Along with being one of the most influential icons in pop culture history, James Bond is also one of the most parodied. With Skyfall on the way and no deficit of interest in Agent 007 in sight, it seems like a safe bet to churn out send-ups of the British super spy and his slew of adventures. But is it just enough already? Have we exhausted every original joke about Bond's demeanor, his sexual escapades, his assortment of gadgets? Apparently, Paramount has faith that there is still room for more humor on the subject: the studio is developing a James Bond spoof, created by actor/writer Sacha Baron Cohen and writer/producer Phil Johnston.
The Hollywood Reporter reveals the project, along with the studio's illustration of its premise: the hero will be a Bond-esque secret agent who "is forced to go on the run with his long-lost brother, a moronic soccer hooligan." No word yet on whether or not Cohen will play a part in the film, although the multihyphenate has yet to write a feature film in which he has not starred (it is worth noting that he did act as producer on Dinner for Schmucks, in which he did not appear).

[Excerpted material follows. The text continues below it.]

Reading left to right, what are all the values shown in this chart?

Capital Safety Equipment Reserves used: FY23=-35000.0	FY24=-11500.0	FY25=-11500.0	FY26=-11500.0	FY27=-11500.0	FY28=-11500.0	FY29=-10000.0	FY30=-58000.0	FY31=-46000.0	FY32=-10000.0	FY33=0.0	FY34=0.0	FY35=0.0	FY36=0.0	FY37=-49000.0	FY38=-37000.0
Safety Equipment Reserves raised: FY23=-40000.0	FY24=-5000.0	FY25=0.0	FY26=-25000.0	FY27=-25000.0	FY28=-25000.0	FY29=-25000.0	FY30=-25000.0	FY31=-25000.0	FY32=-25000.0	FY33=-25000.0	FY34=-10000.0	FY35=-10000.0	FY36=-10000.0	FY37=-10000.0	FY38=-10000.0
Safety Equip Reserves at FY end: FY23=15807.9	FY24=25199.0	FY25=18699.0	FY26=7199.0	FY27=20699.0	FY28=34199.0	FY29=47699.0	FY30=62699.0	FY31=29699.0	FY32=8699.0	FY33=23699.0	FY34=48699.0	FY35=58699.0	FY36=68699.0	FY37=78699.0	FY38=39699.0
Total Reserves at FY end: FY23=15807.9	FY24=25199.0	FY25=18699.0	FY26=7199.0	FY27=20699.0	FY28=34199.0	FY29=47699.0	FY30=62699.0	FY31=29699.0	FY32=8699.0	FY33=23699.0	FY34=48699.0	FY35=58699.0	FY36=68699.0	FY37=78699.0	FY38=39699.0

Again, concerns go to the originality of the project. The territory of "secret agent parody" is well traversed. The most prominent name in this community is almost definitely Austin Powers, although his peers are plentiful. There's Johnny English, Spy Hard, the Flint movies, Dean Martin's Matt Helm series, Agent Cody Banks, the OSS 117 French comedies starring Jean Dujardin, and, of course, The Tuxedo. With all these and more already created, what will separate Cohen's spoof? What new things does the filmmaker have to say about James Bond?
For one thing, Cohen isn't so much a purveyor of genre-directed parody as he is one of reality-directed satire. His famous films Borat, Bruno, and this year's The Dictator, all take on sociopolitical issues like racism, international relationships, homophobia, America's obsession with fame, tyranny, and others. What he'll do with the fluffier, fantastical spy genre is mysterious. He'll likely stray away from jokes about over-complicated gadgets, and perhaps take a deeper look at the cultural implications of secret agencies, oppressive governments, and such. In said case, Cohen might deliver a more original Bond parody than we've seen any time recently, focusing not on the obvious jokes but on ones that nobody has really made: what would a James Bond mean in the real world?
Johnston's credits include the screenplays for Cedar Rapids and the upcoming Wreck-It Ralph.